A história da colonização na África, marcada pela exploração brutal de recursos naturais, povos e culturas, deixou cicatrizes profundas no continente. Durante séculos, potências como França, Portugal e Inglaterra subjugaram nações africanas, saqueando territórios e impondo uma dinâmica que até hoje reverbera desigualdades estruturais.
Sputnik
Em entrevista ao Mundioka, podcast da Sputnik Brasil, o doutorando em ciência política da Universidade Federal do Rio Grande do Sul (UFRGS) e pesquisador Vinicius Zanchin detalhou que o impacto da colonização no desenvolvimento da África, sentida até os dias atuais, é fruto de uma movimentação complexa da Europa e de outros territórios que saquearam a região.

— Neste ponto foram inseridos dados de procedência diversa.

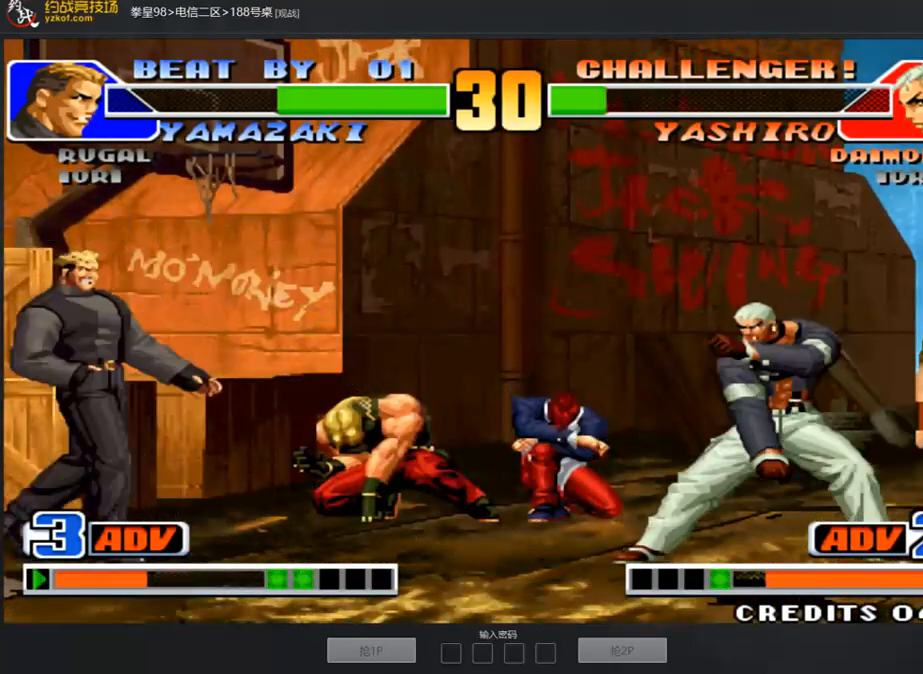
{"buttons": [], "left_stick": "right", "events": [[133, "left_stick", "center"], [184, "left_stick", "left"], [385, "left_stick", "right"]]}
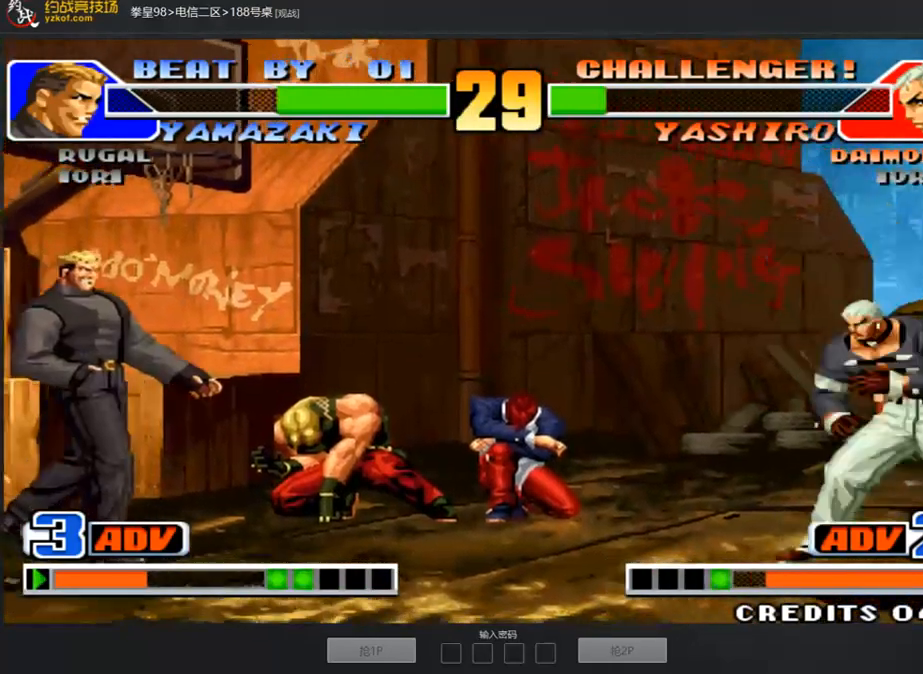
{"buttons": [], "left_stick": "down-left", "events": [[251, "left_stick", "left"], [318, "D", "down"], [318, "left_stick", "down-left"], [452, "D", "up"]]}
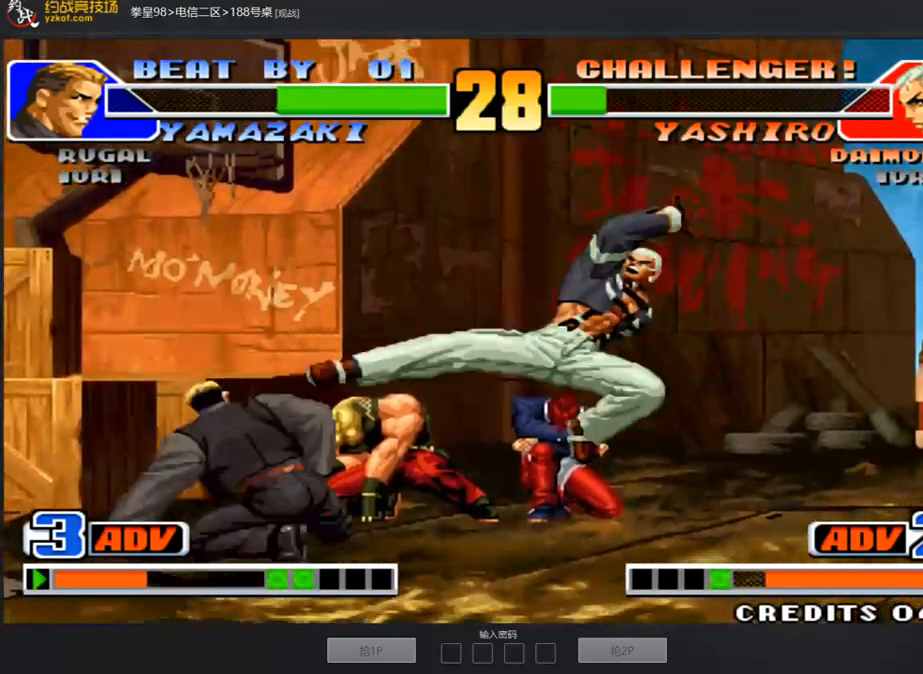
{"buttons": [], "left_stick": "down-left", "events": []}
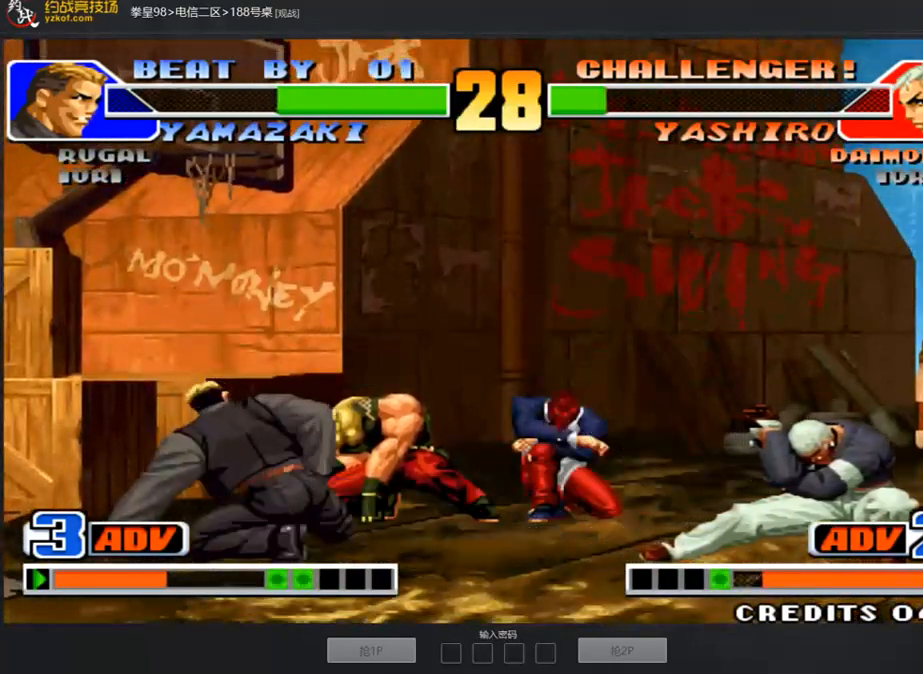
{"buttons": ["B", "C", "D"], "left_stick": "left", "events": [[33, "left_stick", "center"], [117, "left_stick", "right"], [167, "C", "down"], [234, "left_stick", "down"], [251, "C", "up"], [334, "B", "down"], [334, "C", "down"], [334, "D", "down"], [334, "left_stick", "left"]]}
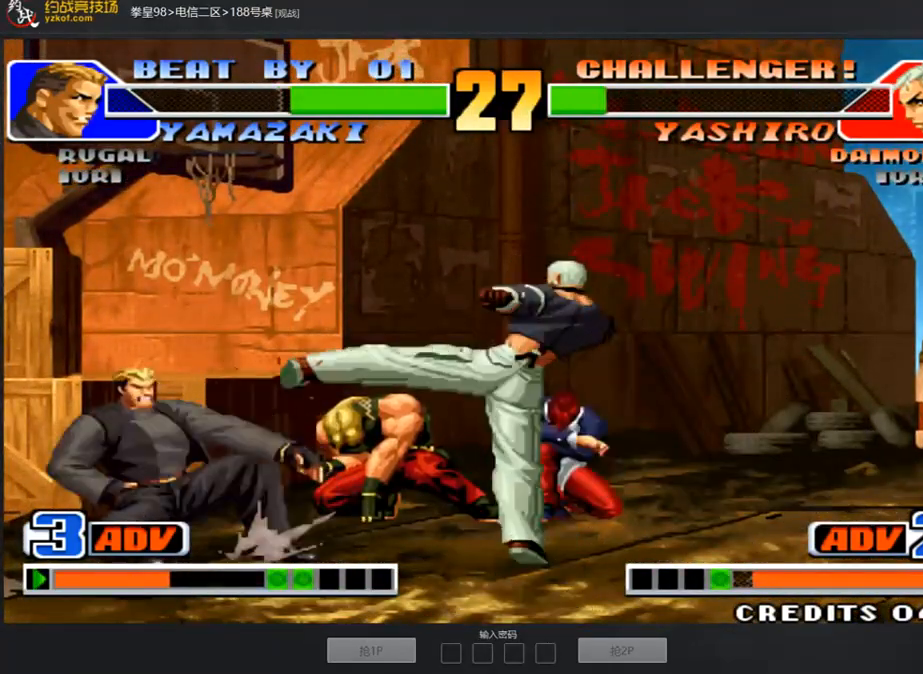
{"buttons": [], "left_stick": "right", "events": [[67, "B", "up"], [67, "D", "up"], [84, "C", "up"], [84, "left_stick", "right"], [151, "left_stick", "down-left"], [352, "left_stick", "left"], [452, "left_stick", "down"], [502, "left_stick", "right"]]}
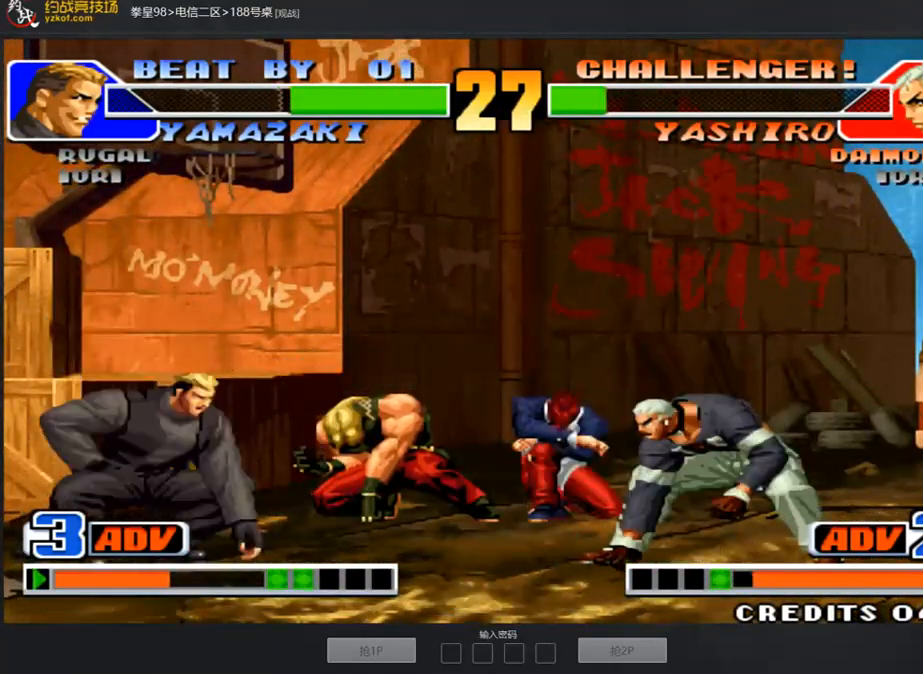
{"buttons": [], "left_stick": "down-left", "events": [[101, "left_stick", "center"], [168, "C", "down"], [168, "D", "down"], [302, "D", "up"], [335, "C", "up"], [419, "left_stick", "down-left"]]}
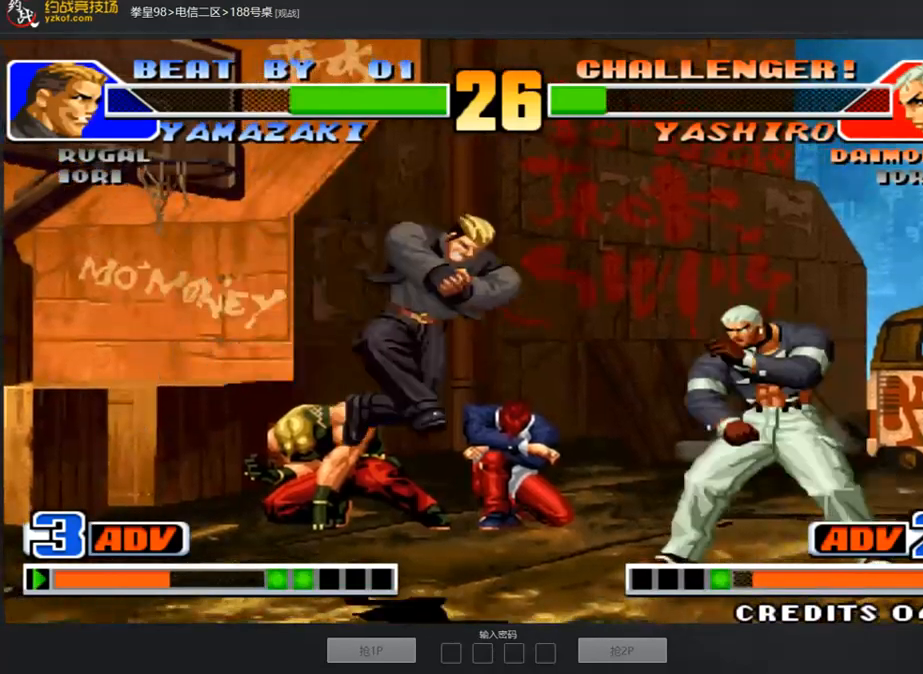
{"buttons": [], "left_stick": "down-left", "events": []}
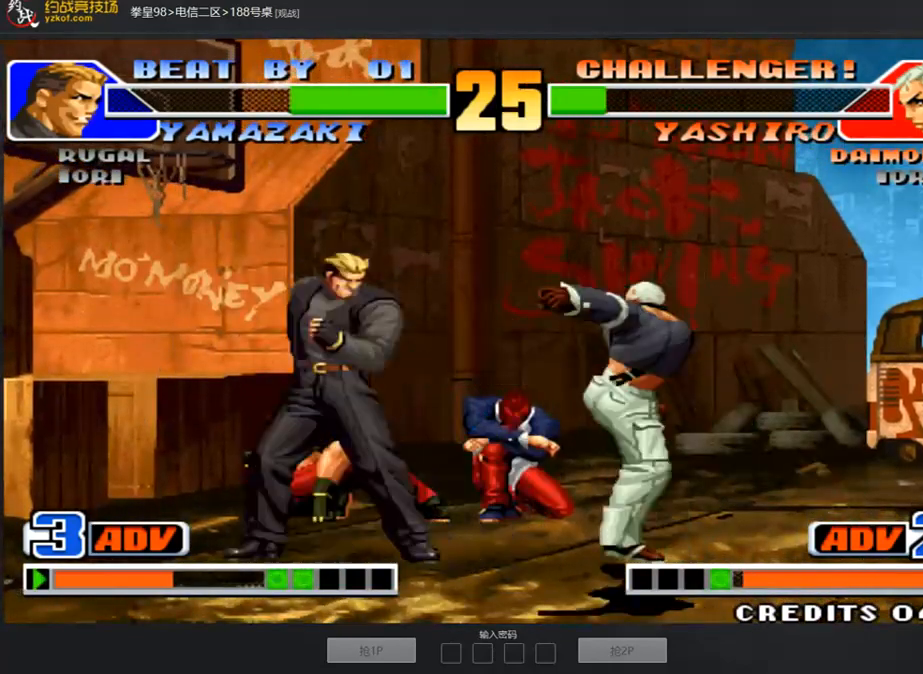
{"buttons": [], "left_stick": "center", "events": [[17, "left_stick", "center"], [168, "left_stick", "down-left"], [268, "left_stick", "center"], [402, "left_stick", "right"], [469, "left_stick", "center"]]}
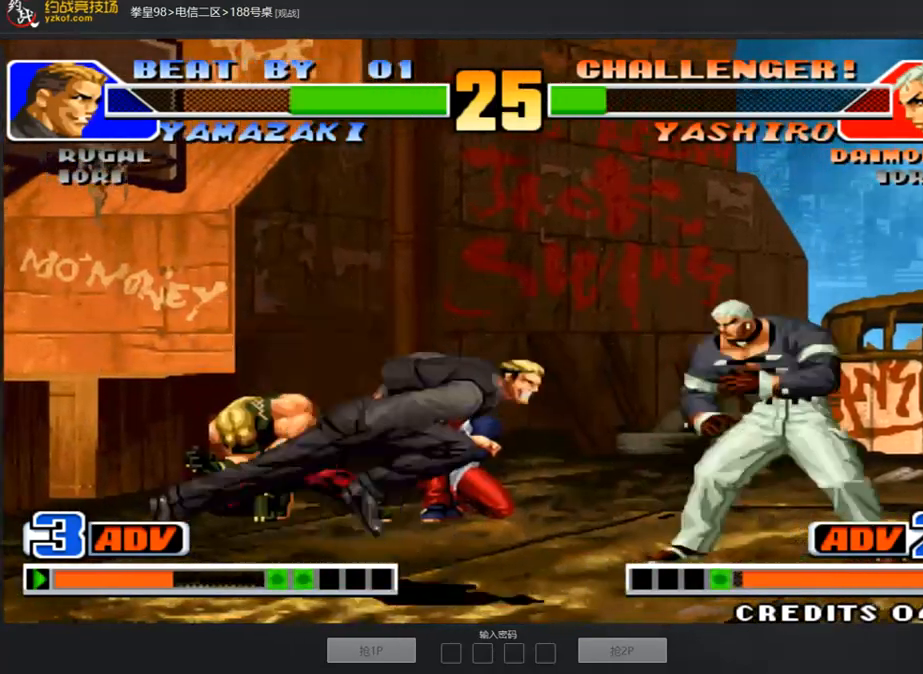
{"buttons": [], "left_stick": "down-left", "events": [[168, "left_stick", "left"], [235, "left_stick", "down-left"]]}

"As terras foram saqueadas, mas, principalmente, os recursos naturais foram extraídos para formar o desenvolvimento das potências colonizadoras. E isso continua até hoje", afirmou Zanchin.
Esse saque de bens materiais também tirou vidas humanas. Milhões de africanos foram deslocados à força para trabalhar sob condições desumanas em diversas partes do mundo, e essa força de trabalho escravizada foi um pilar da economia global. O analista lembra que, além da exploração econômica, o tráfico de pessoas foi um componente central da história colonial.
"Os corpos africanos foram saqueados, transportados para outros continentes, e isso, de forma indiscutível, moldou a configuração dos Estados africanos, que surgiram profundamente fragilizados pela colonização", explicou.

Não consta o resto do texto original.